■ **Input records**:
────────────────

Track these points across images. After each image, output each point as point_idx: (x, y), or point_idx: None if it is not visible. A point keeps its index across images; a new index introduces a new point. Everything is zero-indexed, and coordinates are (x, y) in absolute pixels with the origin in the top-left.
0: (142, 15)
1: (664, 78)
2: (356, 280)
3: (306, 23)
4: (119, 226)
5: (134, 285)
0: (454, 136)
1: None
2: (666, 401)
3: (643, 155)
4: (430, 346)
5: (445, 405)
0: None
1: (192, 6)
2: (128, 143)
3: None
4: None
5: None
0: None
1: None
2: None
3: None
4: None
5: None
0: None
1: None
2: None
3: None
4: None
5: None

────────────────

Reproduce all of the material above verbatim, keeping every line in its original order.

Track these points across images. After each image, output each point as point_idx: (x, y), or point_idx: None if it is not visible. A point keeps its index across images; a new index introduces a new point. Everything is zero-indexed, and coordinates are (x, y) in absolute pixels with the origin in the top-left.
0: (142, 15)
1: (664, 78)
2: (356, 280)
3: (306, 23)
4: (119, 226)
5: (134, 285)
0: (454, 136)
1: None
2: (666, 401)
3: (643, 155)
4: (430, 346)
5: (445, 405)
0: None
1: (192, 6)
2: (128, 143)
3: None
4: None
5: None
0: None
1: None
2: None
3: None
4: None
5: None
0: None
1: None
2: None
3: None
4: None
5: None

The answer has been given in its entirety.